George was in the yard as we left the croft and his reaction was glorious. He has met Kath before a couple of times and been hugely admired from a respectful few yards away, but he hasn’t seen her in nearly a year now. All the same, it was clear that he vaguely recognised her, because he turned his head first with a quizzical expression, then swivelled himself around to face us and took a step towards her, still looking slightly puzzled but curious – do I know you from somewhere? I think we may have met – and then as she spoke to him his puzzlement turned into a big beaming smile – Oh, I know! It was here! You liked me!…
Horses have fabulous memories and they remember not only what they felt on a previous occasion – but how you felt, too. It’s a good reason for making sure you always leave your horse on a happy note after any session with them! If you leave them thinking you’re cross or unhappy, they’ll be wary when you reappear. I always greet my horses with a happy voice and a treat, and I always leave them the same way – that way they always associate me with cheerfulness, not with darker emotions, and they’re always happy to see me.

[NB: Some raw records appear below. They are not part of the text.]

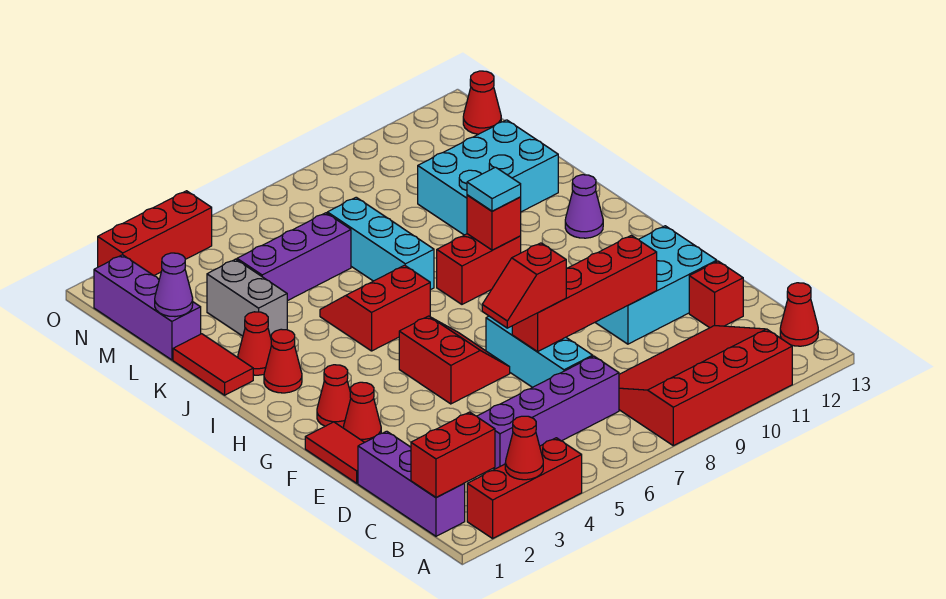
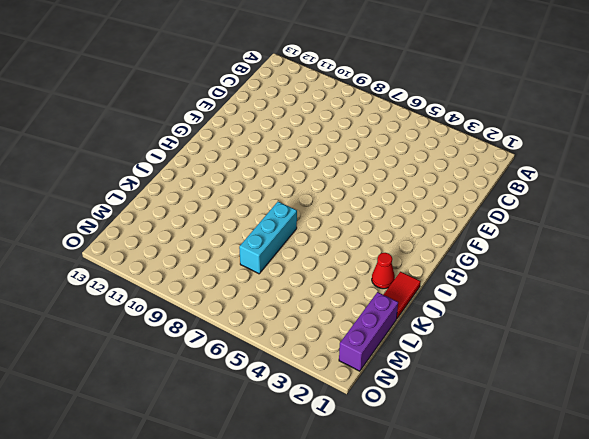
none -> red brick A2:A4 level 1
none -> red slope A8:C11 level 1 top A
none -> purple brick B1:D1 level 1
none -> red cone B13 level 1

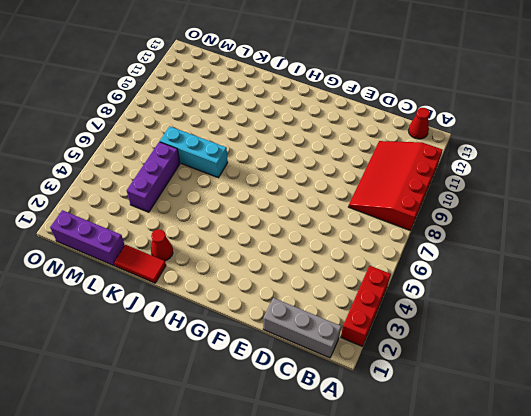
grey brick B1:D1 level 1 -> purple brick B1:D1 level 1
none -> purple brick C4:C7 level 1
none -> cyan brick D7:F7 level 1
none -> red brick D12 level 1
none -> red tile E1:F1 level 1

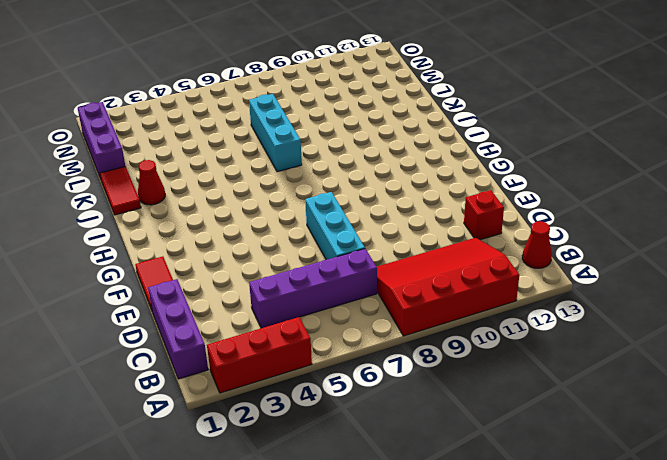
none -> cyan brick E10:F12 level 1
none -> red cone F2 level 1
none -> red slope F5:G6 level 1 top 5
none -> red cone G2 level 1

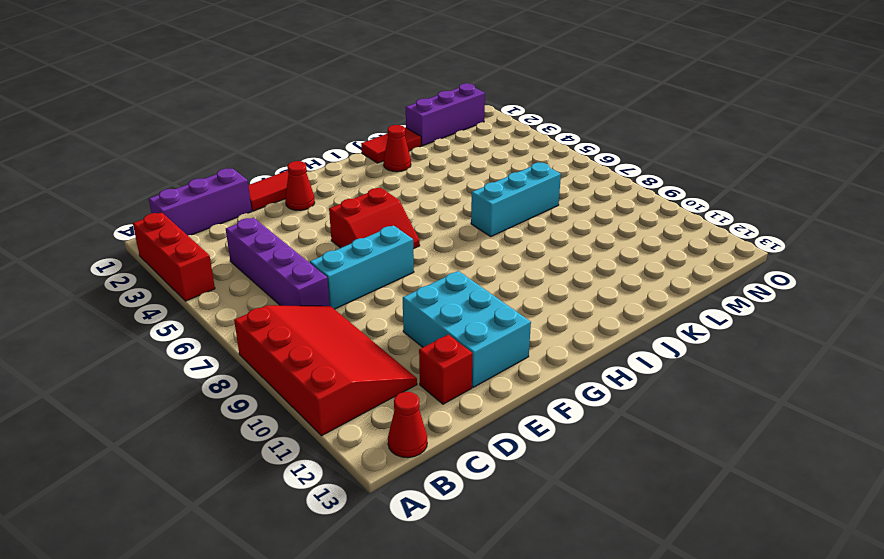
none -> red cone G2 level 1
none -> red cone I2 level 1
none -> red slope I5:J6 level 1 top I
none -> red brick I8:I9 level 1

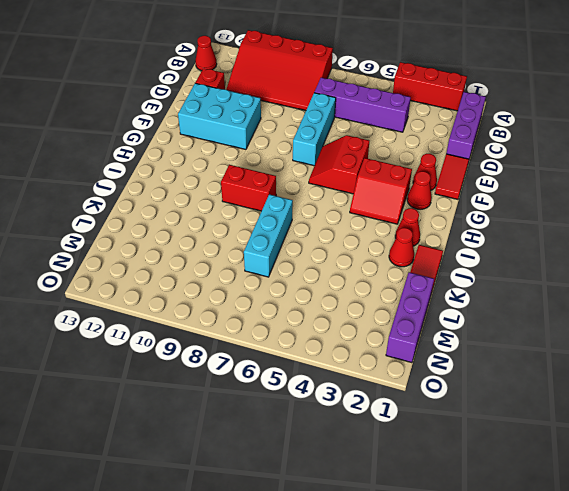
red slope G3:H4 level 1 top G -> red slope I5:J6 level 1 top I
none -> purple cone I12 level 1
none -> grey brick K3:L3 level 1
none -> cyan brick K10:L12 level 1
none -> purple brick L4:L6 level 1

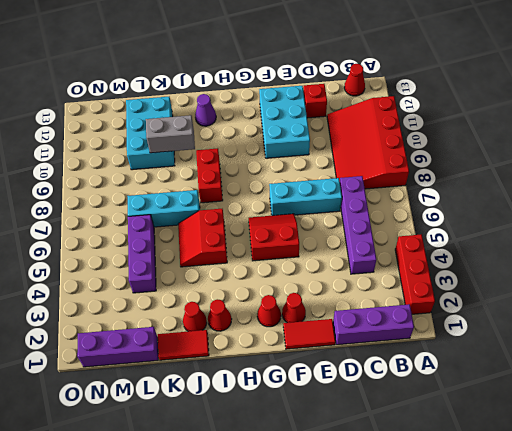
grey brick J10:K10 level 2 -> grey brick K3:L3 level 1
none -> red cone N13 level 1
none -> red brick O2:O4 level 1
none -> red cone A3 level 2
none -> red brick B1:B2 level 2

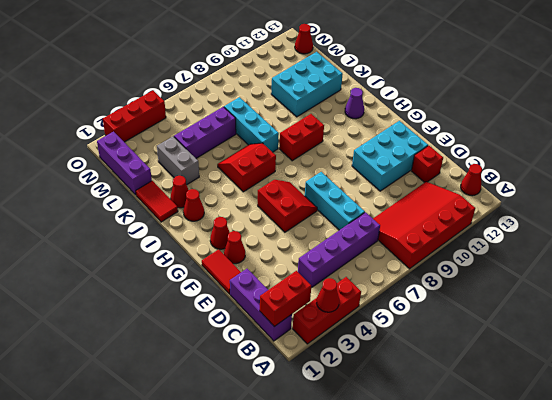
none -> red brick E7:E10 level 2
none -> red brick I9 level 2
none -> purple cone L1 level 2
none -> red slope E6:E7 level 3 top 7

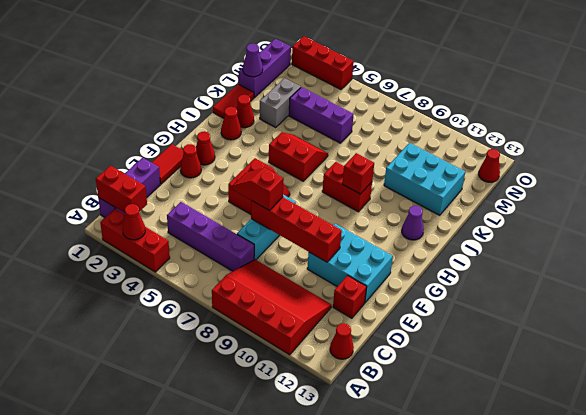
none -> cyan brick J7:L7 level 1
none -> cyan tile I9 level 3

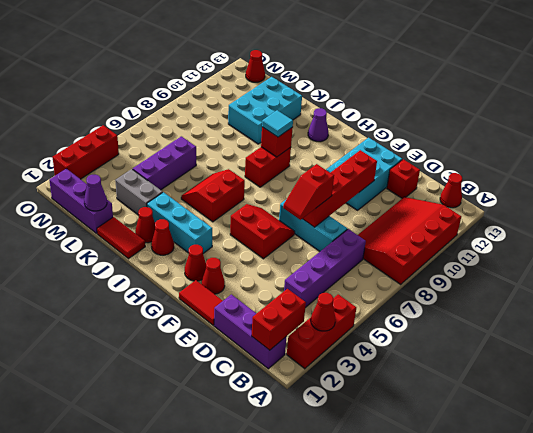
cyan brick H3:J3 level 1 -> cyan brick J7:L7 level 1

The DVD was San Andreas, btw – an enjoyable bit of nonsense involving massive earthquakes and tsunami as background to the marital breakup and reunion of the ever-muscular Dwayne Johnson and wife while he played hero and rescued a nubile daughter from the chaos. As usual I had a few mutter-at-screen episodes as an extremely-amateur geology nut, but sunshine, muscular blokes and a fast paced action script always makes a nice break on a winter’s day.